> [PROVIDED DATA]
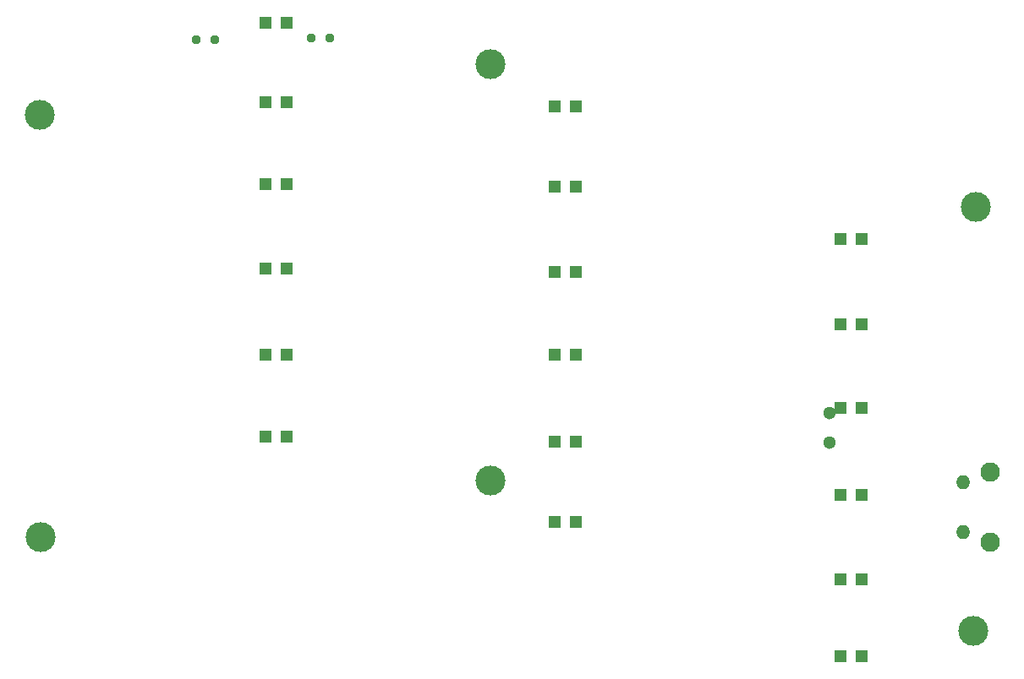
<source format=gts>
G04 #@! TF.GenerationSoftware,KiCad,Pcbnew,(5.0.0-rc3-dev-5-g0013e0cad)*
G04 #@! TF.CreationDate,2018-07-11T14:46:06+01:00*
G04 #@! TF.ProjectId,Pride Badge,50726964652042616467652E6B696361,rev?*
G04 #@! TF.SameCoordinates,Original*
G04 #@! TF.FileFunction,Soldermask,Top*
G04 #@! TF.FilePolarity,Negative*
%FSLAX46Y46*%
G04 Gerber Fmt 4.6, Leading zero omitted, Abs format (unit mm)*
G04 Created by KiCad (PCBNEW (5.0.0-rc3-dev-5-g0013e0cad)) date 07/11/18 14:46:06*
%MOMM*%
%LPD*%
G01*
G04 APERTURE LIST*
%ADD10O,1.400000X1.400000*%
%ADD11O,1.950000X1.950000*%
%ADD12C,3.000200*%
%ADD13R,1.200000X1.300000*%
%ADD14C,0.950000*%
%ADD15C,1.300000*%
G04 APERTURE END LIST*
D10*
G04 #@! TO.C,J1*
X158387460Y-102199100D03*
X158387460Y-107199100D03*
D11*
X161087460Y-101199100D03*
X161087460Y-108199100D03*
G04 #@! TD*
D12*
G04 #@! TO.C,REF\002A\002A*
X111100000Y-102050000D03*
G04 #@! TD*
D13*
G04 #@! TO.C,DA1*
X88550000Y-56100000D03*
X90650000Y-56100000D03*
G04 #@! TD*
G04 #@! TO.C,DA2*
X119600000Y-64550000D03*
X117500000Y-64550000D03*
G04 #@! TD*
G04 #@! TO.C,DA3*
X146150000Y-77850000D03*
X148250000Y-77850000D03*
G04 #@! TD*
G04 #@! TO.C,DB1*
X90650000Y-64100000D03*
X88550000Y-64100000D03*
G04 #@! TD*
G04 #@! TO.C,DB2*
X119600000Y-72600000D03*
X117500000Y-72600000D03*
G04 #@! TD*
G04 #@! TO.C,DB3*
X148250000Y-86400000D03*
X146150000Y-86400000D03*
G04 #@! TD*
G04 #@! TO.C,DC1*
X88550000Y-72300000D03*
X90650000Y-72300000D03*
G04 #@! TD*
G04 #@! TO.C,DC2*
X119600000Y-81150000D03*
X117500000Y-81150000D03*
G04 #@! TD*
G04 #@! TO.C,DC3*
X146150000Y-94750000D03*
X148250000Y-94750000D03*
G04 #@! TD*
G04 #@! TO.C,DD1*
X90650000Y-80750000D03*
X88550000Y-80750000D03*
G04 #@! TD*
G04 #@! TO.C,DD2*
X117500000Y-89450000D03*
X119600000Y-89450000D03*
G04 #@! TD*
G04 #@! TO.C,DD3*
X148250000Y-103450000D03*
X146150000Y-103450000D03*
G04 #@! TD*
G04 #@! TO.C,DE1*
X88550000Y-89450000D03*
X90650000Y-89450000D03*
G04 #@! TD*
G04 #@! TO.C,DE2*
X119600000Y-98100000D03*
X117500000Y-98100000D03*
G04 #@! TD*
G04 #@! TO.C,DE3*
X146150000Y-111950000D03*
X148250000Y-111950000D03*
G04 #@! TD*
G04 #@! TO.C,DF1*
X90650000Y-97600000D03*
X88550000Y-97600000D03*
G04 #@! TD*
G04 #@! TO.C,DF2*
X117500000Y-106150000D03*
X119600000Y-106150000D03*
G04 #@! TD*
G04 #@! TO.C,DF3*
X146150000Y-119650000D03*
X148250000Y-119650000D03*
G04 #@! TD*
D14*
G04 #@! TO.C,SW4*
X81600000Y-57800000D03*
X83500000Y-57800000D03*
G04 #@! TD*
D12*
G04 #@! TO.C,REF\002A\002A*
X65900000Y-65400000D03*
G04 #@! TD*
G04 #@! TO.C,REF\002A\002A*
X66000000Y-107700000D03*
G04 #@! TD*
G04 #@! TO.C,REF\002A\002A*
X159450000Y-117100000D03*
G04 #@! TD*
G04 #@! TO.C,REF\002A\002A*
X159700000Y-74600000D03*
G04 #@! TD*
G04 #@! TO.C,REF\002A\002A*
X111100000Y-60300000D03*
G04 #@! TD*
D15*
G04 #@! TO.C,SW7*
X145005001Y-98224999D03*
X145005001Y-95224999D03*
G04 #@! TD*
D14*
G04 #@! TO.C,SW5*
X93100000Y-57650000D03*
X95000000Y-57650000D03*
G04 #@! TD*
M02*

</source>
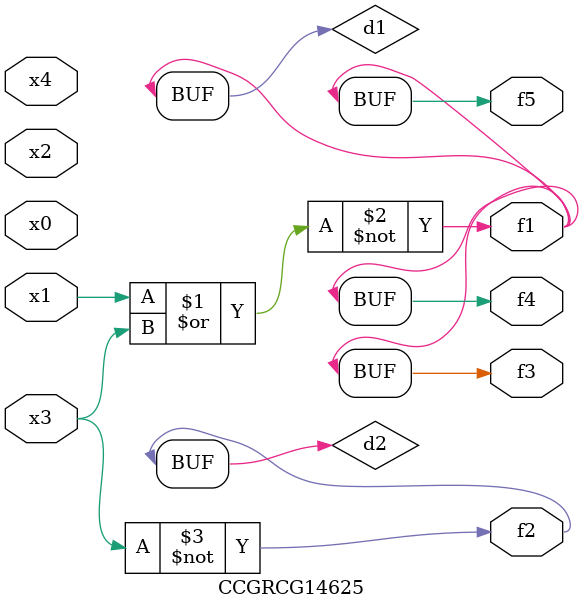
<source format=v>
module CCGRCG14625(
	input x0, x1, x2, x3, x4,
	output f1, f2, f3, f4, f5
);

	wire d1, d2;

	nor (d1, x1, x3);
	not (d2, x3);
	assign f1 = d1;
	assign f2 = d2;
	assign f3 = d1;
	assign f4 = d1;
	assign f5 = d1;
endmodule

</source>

> [WHAT TO DO] Copy the records above exactly, beginning at the line that contains "X88550000Y-56100000D03*" and stopping after the line that contains "G04 #@! TO.C,DB3*".

> [EXERCISE RESULT]
X88550000Y-56100000D03*
X90650000Y-56100000D03*
G04 #@! TD*
G04 #@! TO.C,DA2*
X119600000Y-64550000D03*
X117500000Y-64550000D03*
G04 #@! TD*
G04 #@! TO.C,DA3*
X146150000Y-77850000D03*
X148250000Y-77850000D03*
G04 #@! TD*
G04 #@! TO.C,DB1*
X90650000Y-64100000D03*
X88550000Y-64100000D03*
G04 #@! TD*
G04 #@! TO.C,DB2*
X119600000Y-72600000D03*
X117500000Y-72600000D03*
G04 #@! TD*
G04 #@! TO.C,DB3*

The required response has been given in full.